BEGIN Text block
Saemangeum (/ko/) is an estuarine tidal flat on the coast of the Yellow Sea in South Korea. It was dammed by the government of South Korea's Saemangeum Seawall Project, completed in 2006, after a long fight between the government and environmental activists, and is scheduled to be converted into either agricultural or industrial land. Prior to 2010, it had played an important role as a habitat for migratory birds.

== Impact ==
The completion of this seawall is likely to be a major contributor to the decline of many species. Around 400,000 shorebirds depended on the Saemangeum estuary mudflats as an important feeding ground on the 24,000 km migration between Asia and Alaska and Russia, including the two endangered waders Nordmann's greenshank and spoon-billed sandpiper (each species with fewer than a thousand surviving birds). A conservation organisation has accused authorities of having failed to monitor the project's impact on local wildlife in a transparent way, and carried out an independent monitoring program in 2006.
END Text block
[About this exercise]
Give an updated copy of the part of the Saemangeum text that opens with "Saemangeum (/ko/) is" and closes with "for migratory birds.", with "Yellow Sea" changed to "West Sea". The records aren't needed here.
BEGIN Dataset excerpts
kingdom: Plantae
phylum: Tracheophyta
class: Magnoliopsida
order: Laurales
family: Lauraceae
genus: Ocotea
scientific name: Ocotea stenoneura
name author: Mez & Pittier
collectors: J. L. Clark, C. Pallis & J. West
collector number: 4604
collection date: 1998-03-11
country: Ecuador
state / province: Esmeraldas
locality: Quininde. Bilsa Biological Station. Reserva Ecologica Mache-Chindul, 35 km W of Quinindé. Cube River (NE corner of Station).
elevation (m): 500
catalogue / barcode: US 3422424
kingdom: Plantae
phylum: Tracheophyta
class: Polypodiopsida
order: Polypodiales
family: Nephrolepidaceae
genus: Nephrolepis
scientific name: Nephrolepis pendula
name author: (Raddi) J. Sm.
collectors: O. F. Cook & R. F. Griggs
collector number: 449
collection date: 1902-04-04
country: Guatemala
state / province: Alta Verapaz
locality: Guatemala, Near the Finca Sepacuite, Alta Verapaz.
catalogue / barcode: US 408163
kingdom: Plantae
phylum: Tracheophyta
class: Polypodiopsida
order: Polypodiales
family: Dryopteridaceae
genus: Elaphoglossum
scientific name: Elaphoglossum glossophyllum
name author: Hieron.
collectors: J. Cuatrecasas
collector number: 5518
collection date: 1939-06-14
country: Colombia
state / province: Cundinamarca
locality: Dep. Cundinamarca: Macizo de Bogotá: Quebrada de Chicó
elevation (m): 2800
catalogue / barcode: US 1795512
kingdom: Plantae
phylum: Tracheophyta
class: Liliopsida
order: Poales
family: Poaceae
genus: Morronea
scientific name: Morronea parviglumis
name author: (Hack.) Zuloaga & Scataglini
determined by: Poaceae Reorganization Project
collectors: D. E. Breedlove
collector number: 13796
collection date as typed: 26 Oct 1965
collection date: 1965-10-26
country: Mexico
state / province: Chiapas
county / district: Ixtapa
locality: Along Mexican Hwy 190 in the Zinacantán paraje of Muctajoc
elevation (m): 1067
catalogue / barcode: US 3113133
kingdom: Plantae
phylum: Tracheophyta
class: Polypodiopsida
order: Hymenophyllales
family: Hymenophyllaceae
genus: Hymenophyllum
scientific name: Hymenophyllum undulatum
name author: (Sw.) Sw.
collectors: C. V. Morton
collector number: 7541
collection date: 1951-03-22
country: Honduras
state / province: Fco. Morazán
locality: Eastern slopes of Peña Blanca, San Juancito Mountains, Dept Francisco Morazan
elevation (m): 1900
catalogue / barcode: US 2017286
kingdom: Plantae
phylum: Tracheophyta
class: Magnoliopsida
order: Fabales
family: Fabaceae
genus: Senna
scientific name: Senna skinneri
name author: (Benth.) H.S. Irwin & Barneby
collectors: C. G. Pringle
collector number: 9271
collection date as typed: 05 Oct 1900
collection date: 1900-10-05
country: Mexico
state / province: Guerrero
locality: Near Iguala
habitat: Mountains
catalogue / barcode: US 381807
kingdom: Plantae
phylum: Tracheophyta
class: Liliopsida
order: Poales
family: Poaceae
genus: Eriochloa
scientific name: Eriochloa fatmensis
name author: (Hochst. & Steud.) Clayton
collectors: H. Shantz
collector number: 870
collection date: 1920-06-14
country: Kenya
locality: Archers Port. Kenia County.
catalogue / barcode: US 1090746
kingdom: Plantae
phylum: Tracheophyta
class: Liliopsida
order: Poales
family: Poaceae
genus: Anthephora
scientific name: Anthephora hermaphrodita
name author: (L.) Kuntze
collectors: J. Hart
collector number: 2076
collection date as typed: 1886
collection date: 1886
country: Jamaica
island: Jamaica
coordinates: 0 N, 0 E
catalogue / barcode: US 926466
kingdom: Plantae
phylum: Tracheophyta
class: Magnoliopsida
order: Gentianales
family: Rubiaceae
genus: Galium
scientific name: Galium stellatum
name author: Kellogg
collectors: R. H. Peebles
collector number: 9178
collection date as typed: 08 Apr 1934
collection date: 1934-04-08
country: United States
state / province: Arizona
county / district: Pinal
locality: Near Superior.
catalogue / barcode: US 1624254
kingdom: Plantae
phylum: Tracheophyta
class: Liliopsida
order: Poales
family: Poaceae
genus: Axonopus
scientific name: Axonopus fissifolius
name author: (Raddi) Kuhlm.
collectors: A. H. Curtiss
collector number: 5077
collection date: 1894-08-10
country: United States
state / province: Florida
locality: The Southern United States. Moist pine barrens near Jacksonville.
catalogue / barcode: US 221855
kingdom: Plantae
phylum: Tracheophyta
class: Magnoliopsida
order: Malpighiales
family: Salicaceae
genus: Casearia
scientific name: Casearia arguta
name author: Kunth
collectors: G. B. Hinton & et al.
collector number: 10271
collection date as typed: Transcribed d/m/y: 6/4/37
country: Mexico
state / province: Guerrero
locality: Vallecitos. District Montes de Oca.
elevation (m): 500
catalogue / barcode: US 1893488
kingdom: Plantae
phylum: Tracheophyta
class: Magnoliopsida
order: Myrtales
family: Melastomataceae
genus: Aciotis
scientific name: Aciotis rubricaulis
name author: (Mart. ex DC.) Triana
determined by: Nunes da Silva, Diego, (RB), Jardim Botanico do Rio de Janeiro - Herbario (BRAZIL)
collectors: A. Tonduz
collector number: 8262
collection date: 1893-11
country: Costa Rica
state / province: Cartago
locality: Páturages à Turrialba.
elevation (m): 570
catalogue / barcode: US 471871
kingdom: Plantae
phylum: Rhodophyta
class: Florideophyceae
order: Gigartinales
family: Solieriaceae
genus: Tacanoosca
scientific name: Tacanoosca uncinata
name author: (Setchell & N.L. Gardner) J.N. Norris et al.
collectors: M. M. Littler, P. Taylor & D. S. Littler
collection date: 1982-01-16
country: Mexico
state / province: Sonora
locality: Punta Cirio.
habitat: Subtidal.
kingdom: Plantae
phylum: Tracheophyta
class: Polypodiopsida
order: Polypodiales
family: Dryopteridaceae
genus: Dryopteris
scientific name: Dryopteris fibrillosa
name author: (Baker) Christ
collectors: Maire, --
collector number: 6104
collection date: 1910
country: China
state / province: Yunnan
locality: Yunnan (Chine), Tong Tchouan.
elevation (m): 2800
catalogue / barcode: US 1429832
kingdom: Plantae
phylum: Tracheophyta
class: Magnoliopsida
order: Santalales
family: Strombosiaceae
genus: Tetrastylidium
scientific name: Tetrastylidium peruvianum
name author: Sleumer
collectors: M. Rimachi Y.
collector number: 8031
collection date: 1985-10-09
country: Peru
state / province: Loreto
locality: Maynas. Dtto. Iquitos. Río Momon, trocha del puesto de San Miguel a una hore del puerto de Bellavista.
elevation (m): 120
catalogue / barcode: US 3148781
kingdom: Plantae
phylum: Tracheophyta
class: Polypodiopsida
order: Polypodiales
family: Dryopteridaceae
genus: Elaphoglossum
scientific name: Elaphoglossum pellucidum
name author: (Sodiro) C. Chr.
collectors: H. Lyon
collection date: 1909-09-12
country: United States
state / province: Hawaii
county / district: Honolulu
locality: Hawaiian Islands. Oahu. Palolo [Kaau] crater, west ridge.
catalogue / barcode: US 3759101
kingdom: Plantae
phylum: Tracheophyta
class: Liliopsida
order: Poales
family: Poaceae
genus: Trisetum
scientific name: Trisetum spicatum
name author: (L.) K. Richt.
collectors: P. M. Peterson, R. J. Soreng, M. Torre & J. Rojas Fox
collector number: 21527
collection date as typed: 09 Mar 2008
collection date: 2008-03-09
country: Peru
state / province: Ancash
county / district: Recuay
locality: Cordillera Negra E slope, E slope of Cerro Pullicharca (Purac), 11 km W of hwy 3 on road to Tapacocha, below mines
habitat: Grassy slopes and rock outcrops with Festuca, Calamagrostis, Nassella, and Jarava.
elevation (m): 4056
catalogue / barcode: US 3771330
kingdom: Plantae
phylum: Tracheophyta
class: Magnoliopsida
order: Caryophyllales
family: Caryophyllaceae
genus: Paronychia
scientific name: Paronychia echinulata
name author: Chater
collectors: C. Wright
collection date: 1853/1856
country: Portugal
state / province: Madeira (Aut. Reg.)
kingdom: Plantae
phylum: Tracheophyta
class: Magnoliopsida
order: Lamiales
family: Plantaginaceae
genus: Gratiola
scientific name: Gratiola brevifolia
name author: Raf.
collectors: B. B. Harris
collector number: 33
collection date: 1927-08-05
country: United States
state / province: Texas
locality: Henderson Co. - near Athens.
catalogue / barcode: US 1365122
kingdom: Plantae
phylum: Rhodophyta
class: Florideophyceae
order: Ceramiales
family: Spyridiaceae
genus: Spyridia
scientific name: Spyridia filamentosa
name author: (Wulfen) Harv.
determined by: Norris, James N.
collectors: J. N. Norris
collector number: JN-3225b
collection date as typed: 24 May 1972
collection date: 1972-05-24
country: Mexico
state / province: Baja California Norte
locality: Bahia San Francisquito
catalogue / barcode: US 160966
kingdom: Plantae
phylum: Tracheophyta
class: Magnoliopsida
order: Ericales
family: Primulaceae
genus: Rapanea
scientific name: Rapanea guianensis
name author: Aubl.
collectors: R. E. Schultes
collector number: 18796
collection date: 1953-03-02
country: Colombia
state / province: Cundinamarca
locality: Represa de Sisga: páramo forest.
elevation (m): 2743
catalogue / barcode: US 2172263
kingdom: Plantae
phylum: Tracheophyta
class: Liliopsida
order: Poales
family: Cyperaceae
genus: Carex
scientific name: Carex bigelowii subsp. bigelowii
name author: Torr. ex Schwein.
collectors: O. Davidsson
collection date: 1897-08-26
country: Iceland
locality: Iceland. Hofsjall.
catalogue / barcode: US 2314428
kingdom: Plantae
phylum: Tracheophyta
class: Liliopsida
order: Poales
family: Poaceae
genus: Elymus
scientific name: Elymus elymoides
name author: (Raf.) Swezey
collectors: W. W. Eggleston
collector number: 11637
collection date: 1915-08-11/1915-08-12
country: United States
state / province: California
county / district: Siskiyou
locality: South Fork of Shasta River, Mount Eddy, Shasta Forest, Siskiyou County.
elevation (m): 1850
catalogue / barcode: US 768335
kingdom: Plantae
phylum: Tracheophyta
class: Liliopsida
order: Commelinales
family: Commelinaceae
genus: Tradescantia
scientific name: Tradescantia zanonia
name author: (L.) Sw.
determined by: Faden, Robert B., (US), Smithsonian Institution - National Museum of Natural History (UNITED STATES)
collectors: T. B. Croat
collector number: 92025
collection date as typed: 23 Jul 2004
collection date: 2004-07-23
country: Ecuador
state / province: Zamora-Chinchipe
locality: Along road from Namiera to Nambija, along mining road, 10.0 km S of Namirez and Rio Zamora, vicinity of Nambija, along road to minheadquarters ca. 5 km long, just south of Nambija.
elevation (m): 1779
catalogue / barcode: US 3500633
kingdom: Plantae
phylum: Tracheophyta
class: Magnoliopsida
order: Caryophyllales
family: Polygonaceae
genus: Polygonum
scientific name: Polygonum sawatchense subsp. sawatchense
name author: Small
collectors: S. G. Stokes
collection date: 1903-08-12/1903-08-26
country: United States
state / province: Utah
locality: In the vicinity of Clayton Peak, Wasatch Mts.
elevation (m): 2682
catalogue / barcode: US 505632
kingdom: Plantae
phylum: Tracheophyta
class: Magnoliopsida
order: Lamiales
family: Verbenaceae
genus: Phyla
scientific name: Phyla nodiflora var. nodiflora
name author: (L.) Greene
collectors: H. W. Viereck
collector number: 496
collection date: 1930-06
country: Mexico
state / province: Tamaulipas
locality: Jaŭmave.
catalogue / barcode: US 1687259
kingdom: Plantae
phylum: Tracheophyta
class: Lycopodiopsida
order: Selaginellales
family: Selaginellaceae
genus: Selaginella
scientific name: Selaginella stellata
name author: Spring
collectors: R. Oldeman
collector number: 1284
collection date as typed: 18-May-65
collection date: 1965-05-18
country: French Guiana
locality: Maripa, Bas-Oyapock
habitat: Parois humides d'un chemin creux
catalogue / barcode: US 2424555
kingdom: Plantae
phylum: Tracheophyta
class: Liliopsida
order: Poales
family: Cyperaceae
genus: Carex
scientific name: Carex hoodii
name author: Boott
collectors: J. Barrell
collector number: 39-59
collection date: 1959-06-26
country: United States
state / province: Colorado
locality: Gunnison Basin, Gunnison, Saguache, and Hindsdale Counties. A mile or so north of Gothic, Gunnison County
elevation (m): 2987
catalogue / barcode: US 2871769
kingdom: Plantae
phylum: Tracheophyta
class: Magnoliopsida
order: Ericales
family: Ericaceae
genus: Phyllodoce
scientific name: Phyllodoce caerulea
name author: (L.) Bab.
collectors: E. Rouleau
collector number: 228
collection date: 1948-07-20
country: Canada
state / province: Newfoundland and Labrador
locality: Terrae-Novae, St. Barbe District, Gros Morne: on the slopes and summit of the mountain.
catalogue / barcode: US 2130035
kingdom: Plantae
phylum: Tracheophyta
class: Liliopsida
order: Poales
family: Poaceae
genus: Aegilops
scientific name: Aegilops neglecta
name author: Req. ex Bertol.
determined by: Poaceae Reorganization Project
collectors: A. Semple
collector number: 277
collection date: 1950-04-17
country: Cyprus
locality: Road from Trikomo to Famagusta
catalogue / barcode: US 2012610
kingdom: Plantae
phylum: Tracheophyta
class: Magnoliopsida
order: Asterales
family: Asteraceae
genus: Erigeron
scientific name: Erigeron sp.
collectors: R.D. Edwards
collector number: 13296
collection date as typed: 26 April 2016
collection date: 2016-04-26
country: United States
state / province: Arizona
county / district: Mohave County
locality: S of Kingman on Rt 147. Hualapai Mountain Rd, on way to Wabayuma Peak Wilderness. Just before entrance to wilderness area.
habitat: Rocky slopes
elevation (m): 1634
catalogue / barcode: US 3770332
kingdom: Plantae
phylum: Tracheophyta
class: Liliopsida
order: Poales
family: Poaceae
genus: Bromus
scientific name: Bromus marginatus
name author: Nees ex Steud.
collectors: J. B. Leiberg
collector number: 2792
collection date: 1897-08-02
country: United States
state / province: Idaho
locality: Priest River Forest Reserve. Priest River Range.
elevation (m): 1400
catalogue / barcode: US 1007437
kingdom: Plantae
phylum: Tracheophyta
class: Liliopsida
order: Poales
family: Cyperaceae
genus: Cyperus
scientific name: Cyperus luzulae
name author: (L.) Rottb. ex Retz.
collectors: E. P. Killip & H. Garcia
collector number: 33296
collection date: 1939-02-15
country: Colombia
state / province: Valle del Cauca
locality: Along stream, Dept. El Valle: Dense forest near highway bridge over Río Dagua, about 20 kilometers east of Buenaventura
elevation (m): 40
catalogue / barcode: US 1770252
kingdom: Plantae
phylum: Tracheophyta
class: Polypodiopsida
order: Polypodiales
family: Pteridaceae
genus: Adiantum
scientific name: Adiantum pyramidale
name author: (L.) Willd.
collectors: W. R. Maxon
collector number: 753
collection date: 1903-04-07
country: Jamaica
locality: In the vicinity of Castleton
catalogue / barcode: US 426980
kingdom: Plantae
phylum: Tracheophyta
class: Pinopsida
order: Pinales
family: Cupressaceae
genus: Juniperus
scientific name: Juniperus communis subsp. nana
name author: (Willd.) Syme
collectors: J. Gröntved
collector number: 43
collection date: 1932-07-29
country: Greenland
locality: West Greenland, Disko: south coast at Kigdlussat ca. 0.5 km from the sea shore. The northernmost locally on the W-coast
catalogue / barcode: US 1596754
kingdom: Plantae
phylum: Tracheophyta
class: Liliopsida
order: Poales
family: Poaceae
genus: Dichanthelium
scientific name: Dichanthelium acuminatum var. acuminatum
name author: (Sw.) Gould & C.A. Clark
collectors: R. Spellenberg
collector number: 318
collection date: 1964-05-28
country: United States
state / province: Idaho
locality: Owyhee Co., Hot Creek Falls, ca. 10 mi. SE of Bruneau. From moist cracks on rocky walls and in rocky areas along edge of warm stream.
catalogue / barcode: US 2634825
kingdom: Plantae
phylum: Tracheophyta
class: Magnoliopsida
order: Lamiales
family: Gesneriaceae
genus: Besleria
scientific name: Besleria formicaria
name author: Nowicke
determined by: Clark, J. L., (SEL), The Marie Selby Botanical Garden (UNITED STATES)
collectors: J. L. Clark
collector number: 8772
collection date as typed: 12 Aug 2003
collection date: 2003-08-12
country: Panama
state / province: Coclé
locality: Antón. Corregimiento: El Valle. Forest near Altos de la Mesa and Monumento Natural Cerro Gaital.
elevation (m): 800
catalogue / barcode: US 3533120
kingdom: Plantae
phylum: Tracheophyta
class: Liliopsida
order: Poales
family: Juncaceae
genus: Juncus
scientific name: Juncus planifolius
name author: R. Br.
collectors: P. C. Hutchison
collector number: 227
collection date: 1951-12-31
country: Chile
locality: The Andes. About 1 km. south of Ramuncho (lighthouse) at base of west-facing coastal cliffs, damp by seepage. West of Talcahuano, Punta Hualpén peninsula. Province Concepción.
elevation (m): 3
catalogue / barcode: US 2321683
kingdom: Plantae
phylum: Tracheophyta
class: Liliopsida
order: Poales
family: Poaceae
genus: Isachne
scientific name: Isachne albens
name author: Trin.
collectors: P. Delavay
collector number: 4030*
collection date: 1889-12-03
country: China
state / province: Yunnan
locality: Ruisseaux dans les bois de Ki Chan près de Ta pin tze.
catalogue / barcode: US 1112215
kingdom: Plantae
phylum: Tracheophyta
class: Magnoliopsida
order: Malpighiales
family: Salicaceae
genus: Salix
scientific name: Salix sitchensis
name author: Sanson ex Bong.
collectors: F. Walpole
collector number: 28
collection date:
END Dataset excerpts
[Problem solution]
Saemangeum (/ko/) is an estuarine tidal flat on the coast of the West Sea in South Korea. It was dammed by the government of South Korea's Saemangeum Seawall Project, completed in 2006, after a long fight between the government and environmental activists, and is scheduled to be converted into either agricultural or industrial land. Prior to 2010, it had played an important role as a habitat for migratory birds.